→ RECORDS
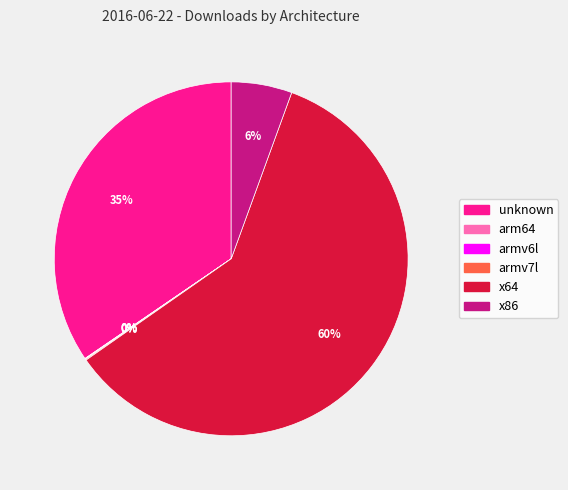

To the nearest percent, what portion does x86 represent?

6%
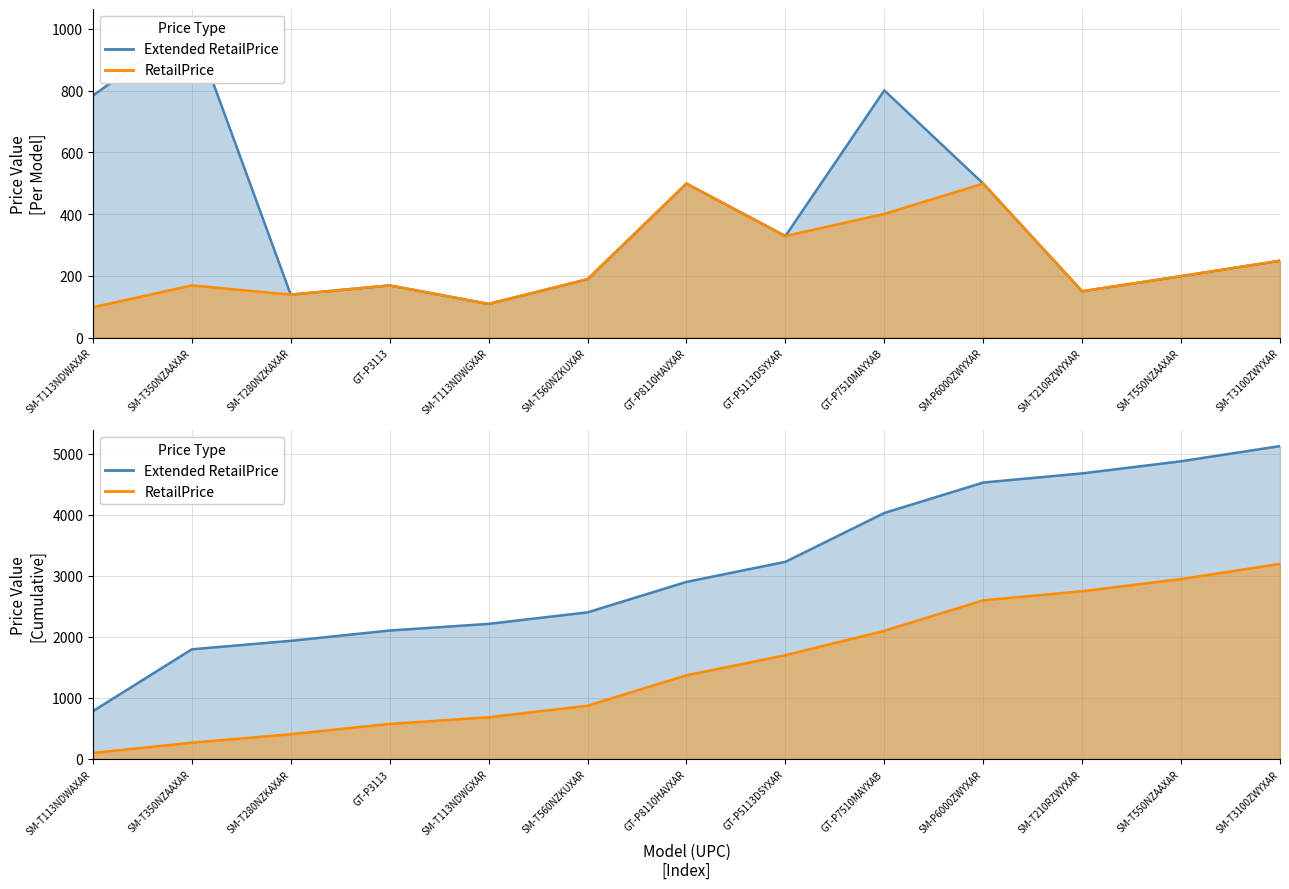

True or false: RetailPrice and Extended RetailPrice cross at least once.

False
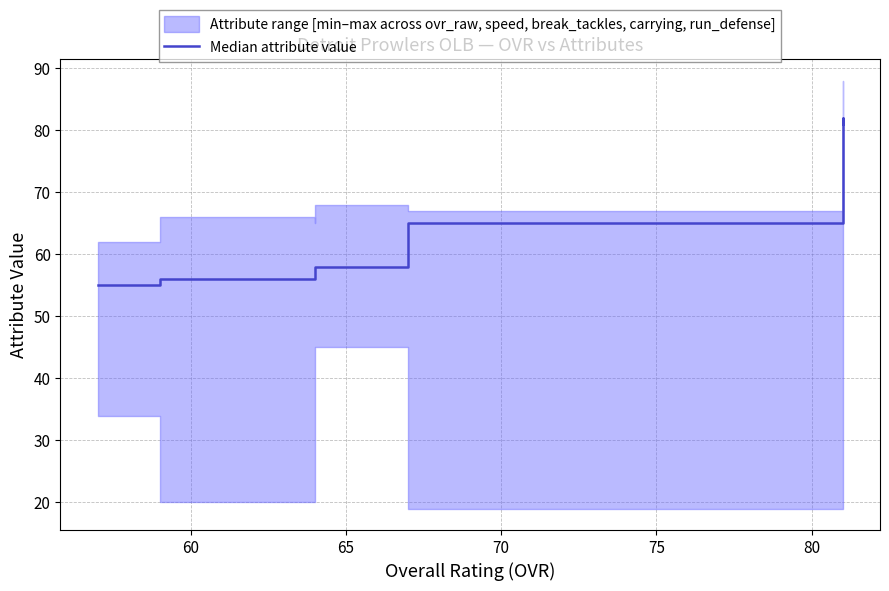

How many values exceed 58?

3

→ ACTIVITY
Copy the records above word for word, leaving out the pictures.

→ OUTPUT
To the nearest percent, what portion does x86 represent?

6%

True or false: RetailPrice and Extended RetailPrice cross at least once.

False

How many values exceed 58?

3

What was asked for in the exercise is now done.